* _EXTRAIT DU TEXTE_:
§
À Saint-Etienne, la Ligue de protection des oiseaux (LPO) forme des bénévoles pour « approfondir les expériences » et reconnaître les différentes espèces. Il faut dire que l’enjeu est énorme, car beaucoup d’entre elles sont menacées.
C’est le cas notamment du moineau domestique, habituellement très présent en ville, mais dont la population diminue drastiquement. « On a constaté une baisse de 17 % ces 30 dernières années », constate Maëline Escurat-Besset, chargée de mission nature en ville au sein de la LPO de Saint-Etienne. En cause, plusieurs facteurs, dont la rénovation des bâtiments, qui élimine les cavités dans lesquelles cette espèce protégée se reproduit entre mars et septembre. « En faisant des isolations par l’extérieur ou des réfections de façades, on détruit les sites de reproduction », explique la spécialiste, qui parle de « crise du logement » pour le moineau domestique.
Plus rien à manger, et un climat hostile
À cette crise s’en ajoute une autre, au niveau alimentaire cette fois. L’espèce se nourrit en effet essentiellement d’insectes, et le déclin important de ces derniers demande beaucoup d’énergie au moineau domestique pour trouver de quoi se nourrir. « Il en perd aussi beaucoup en recherchant un autre site où se reproduire », poursuit Maëline Escurat-Besset, qui ajoute à ces facteurs « une pression supplémentaire, celle du changement climatique ». Fortes températures et grosses intempéries nuisent en effet au moineau domestique, mais « on peut agir ».
§
* _EXERCICES_:
(a) Répondez aux questions suivantes d'après le texte sur le moineau domestique.
(i) De combien sa population a-t-elle baissé ces 30 dernières années ?
(ii) Entre quels mois se reproduit-il ?
(iii) De quoi se nourrit-il essentiellement ?
(b) Ces affirmations sont-elles conformes au texte sur le moineau domestique ? Répondez par oui ou non et citez les mots du texte qui tranchent.
(i) La LPO de Saint-Etienne forme des bénévoles à reconnaître les espèces d'oiseaux.
(ii) Le moineau domestique se nourrit surtout de graines.
(iii) Selon la spécialiste, on ne peut rien faire contre les effets du climat sur le moineau domestique.
(c) Prolongez le texte sur le moineau domestique à partir de sa dernière phrase.
§
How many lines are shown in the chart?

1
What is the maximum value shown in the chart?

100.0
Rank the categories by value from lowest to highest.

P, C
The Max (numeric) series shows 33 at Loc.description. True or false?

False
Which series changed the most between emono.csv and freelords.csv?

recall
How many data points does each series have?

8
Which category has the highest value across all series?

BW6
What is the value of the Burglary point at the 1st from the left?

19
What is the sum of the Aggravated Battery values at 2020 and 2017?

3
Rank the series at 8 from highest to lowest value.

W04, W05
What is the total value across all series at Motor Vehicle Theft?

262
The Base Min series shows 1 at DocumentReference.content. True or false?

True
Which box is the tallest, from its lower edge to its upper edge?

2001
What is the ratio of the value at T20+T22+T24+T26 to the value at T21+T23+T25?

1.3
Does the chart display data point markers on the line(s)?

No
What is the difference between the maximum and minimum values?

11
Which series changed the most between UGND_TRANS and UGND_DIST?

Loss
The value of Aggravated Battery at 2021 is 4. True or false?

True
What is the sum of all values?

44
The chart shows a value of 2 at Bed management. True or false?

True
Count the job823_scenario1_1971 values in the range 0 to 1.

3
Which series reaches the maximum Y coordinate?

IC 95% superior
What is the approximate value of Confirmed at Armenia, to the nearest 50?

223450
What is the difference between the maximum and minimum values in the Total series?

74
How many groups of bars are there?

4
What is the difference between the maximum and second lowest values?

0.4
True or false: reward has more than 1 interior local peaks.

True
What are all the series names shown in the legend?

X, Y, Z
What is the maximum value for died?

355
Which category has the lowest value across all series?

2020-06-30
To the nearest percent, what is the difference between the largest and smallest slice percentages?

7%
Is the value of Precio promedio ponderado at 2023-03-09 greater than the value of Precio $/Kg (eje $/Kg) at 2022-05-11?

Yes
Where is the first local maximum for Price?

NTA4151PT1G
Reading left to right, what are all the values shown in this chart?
§
* _CORRIGÉ_:
(a)
(i) De 17 %.
(ii) Entre mars et septembre.
(iii) D'insectes.

(b)
(i) Oui : « forme des bénévoles pour « approfondir les expériences » et reconnaître les différentes espèces ».
(ii) Non : « L’espèce se nourrit en effet essentiellement d’insectes ».
(iii) Non : « on peut agir ».

(c)
Formation de bénévoles… et des professionnels du bâtiment
Contre la crise du logement que subit le moineau domestique , des mesures compensatoires sont prises, comme la création de nouveaux habitats favorables, avec la pose de nichoirs. « Lorsqu’on procède à une rénovation thermique, on s’inscrit dans le régime dérogatoire et on doit compenser au minimum à coefficient deux. Mais on peut aller au-delà. Nous communiquons le plus possible sur les enjeux et la protection des espèces menacées, car on ne voit pas forcément le nid. » Cela passe par la formation de bénévoles, donc, mais aussi des professionnels du bâtiment sur la faune liée au bâti.
« Quand on pense biodiversité, on ne pense pas forcément à la ville »
Quant à la crise alimentaire, sa résolution peut passer par une gestion écologique autour des espaces verts, en favorisant la présence des insectes. « Quand on pense biodiversité, on ne pense pas forcément à la ville. Mais là aussi, il a des enjeux très forts », estime la chargée de mission au sein de l’association stéphanoise, qui travaille aussi avec les collectivités et dispose d’un refuge pour la biodiversité en plein cœur de la ville, au parc de Montaud, où des arbres à cavités jouent un rôle crucial.